Back to Langfuse

Verify Clickhouse Records

worker/src/scripts/verifyClickhouseRecords/README.md

3.172.11.3 KB
Original Source

Verify Clickhouse Records

This script is used to compare Clickhouse records to our Postgres records. Per default, it draws a sample of observations, traces, and scores from the Postgres tables and executes single queries on Clickhouse to compare the individual fields. It is possible to overwrite the selection process using the overwriteIds per type.

Usage

To compare the records configure the database environment variables and afterward execute the script.
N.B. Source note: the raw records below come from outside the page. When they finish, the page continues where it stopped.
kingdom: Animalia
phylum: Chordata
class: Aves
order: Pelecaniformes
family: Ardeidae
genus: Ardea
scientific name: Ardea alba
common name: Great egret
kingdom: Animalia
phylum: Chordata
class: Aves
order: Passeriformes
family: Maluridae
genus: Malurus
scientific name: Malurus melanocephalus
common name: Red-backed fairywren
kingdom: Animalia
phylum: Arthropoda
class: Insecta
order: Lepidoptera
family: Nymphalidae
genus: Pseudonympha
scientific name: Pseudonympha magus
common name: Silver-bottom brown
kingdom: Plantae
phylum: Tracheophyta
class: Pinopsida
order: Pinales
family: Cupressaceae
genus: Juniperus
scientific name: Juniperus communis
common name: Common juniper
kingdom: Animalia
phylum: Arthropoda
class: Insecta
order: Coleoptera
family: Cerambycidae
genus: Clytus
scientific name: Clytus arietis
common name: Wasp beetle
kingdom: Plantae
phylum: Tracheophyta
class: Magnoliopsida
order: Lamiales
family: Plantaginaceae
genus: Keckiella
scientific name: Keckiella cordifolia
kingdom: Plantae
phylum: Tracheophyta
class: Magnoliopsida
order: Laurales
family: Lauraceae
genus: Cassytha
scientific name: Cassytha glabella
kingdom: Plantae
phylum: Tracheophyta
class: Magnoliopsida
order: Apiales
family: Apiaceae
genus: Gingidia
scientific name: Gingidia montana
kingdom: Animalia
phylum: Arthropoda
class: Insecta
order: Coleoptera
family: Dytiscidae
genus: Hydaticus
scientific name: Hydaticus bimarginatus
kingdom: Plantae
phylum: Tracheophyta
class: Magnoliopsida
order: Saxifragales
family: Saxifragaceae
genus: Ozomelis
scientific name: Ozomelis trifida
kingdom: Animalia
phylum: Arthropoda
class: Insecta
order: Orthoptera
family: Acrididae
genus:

Modify the DATE_START setting in the script to a date after the clickhouse sync was in place. Set ITERATIONS based on the number of records that you want to validate. We sample 100 records per kind in each iteration.

bash
# Insert postgres database URL
export DATABASE_URL=
export CLICKHOUSE_URL=
export CLICKHOUSE_USER=
export CLICKHOUSE_PASSWORD=

cd worker/src/scripts/verifyClickhouseRecords

npx ts-node index.ts

The script writes the objects and deltas into the output folder within the current working directory. Use it to validate whether Clickhouse and Postgres produce equal results.

Known Issues

Numeric values

Postgres seems to retain a higher precision for floating point numeric numbers. In the object comparisons this frequently leads to false positives in the 10^-8 range.